Last night's episode, Glitter Rock, focused on the bands and singers that emerged in the early 70's, sandwiched between the eras of 60's Hard Rock and Punk. Lester Bangs (http://en.wikipedia.org/wiki/Lester_Bangs) laid into it with relish, calling the music slick, shallow, superficial and deeply depressing. Also vacuous, bland, ignorant, stupid, mindless, drab, dumb and self-indulgent frippery. And you can't say fairer than that.

He also pointed out that this music had no intellectual energy whatsoever - it had nothing to say of any interest. Which is generally very true, and in contrast to the traditions in jazz, blues and rock, where emotional honesty and honesty about the state of the world was taken for granted. As was great musicianship.

Glitter and glam were pure escapism - shiny and dumb. It was hard to see how it could appeal to a teenager with even half a brain, but easy to see how retards of any age could get off on it. Its only goals and values were fame and riches.

Stupid clothes, stupid hairdos, ridiculous attitudes. Nothing countercultural or rebellious whatsoever. Vacuous materialism - like the rest of society, only taken to extremes.

Music for escapism, 100% style, packaging and presentation; 0% content.

As Ian Anderson said in the programme, rock isn't meant to be a professional, organised branch of show business. Though Pop is.

So-called Glitter Rock was strictly for kids who were looking for self-aggrandisement, seeing it as a business, and not a calling, or an artform.

Bryan Ferry couldn't even hold a tune. His use of pin-ups and glamour girls on his album covers certainly had nothing to do with art and everything to do with blatant eye-catching packaging. Art has something to do with the communication of feelings and the revelation of truths.

None of the individuals in the bands that peaked in the early '70's had any soul, any authenticity, any truth to reveal. T Rex? Gary Glitter? Alice Cooper? Kiss?

Bowie said on the programme that he'd started out as a jazz sax player, but wasn't much good at it. Therefore he'd gone into pop and rock, which he could 'fake' (his word) quite easily. Theatricality and showmanship came very easily.

Elton John and Bowie were maybe the most interesting of the glam rockers, in that they were extremely good at what they did, and actually recorded the odd exceptional track. You could possibly same the same of Roxy Music. Unfortunately these people were all posers and fakers, to use Bowie's word. They had much more in common with Gary Glitter than, say, Chuck Berry, Jerry Lee Lewis, BB King, the Stones, Doors, Neil Young, etc.

Did Glam and Glitter have any durability and quality? Would anyone pay to see it performed now? Maybe if you were an adolescent in the '70's and felt like wallowing in nostalgia for stuff you thought at the time was pretty exciting. After all, a reformed Roxy did a show in Victoria Park about 10 days ago, and it seems plenty of people paid to watch.

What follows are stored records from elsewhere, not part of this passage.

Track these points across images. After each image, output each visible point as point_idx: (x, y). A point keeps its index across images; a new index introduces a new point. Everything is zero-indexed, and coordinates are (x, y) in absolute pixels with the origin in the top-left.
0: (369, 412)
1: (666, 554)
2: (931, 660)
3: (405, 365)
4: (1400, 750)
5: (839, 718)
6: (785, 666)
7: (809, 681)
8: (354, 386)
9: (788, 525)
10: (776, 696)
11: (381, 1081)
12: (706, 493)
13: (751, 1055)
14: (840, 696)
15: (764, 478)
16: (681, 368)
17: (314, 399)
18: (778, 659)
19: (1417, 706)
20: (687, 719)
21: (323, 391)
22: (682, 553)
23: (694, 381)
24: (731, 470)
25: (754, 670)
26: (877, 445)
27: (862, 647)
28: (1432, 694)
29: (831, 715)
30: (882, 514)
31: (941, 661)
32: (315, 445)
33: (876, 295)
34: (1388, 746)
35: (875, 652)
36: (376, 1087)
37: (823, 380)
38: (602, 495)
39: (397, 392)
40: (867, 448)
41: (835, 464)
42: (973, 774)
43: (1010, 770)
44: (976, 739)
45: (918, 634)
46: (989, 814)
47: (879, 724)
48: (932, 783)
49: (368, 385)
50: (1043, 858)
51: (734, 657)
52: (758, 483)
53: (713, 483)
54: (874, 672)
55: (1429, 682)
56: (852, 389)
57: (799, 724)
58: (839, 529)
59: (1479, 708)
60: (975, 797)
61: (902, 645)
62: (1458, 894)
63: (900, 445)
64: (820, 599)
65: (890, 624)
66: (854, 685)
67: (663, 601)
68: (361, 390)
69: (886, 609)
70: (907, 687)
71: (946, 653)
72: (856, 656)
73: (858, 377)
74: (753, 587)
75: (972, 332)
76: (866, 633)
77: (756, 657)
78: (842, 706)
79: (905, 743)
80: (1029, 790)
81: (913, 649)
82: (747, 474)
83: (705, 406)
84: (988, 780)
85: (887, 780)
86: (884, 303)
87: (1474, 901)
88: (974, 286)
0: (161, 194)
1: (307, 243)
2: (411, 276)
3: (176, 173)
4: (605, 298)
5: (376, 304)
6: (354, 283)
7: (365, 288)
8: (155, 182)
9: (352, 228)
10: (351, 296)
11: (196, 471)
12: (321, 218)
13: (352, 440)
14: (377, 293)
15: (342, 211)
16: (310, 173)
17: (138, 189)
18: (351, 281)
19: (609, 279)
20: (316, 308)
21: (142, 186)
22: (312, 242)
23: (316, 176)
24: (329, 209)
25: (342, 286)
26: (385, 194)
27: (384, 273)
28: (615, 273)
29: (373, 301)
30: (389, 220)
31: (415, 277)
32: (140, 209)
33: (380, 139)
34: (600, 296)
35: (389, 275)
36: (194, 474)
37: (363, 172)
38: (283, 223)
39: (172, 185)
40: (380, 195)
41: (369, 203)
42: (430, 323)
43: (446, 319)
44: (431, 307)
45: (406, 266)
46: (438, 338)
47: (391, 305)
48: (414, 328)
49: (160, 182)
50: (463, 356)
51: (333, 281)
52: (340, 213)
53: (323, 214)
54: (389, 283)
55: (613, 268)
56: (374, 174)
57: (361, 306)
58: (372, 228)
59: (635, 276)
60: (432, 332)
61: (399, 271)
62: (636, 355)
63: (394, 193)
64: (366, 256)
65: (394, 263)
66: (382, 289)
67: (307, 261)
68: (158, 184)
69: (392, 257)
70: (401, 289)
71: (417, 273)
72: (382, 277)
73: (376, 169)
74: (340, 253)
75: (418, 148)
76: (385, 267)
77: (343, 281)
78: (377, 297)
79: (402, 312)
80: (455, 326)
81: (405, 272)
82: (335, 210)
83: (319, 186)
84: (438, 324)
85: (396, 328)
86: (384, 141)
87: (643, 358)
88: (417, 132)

http://www.gigwise.com/news/54847/Roxy-Music-Grace-Jones-To-Headline-Lovebox-Festival-2010

Roxy Music: as decadent as ever, they noodled their way beautifully through a bunch of slowies, before ending on an intoxicating blast of Virginia Plane, Let’s Stick Together and Love is the Drug. A band once described as 'the triumph of artifice’ proved they were the perfect headliners for a crowd of East End peacocks.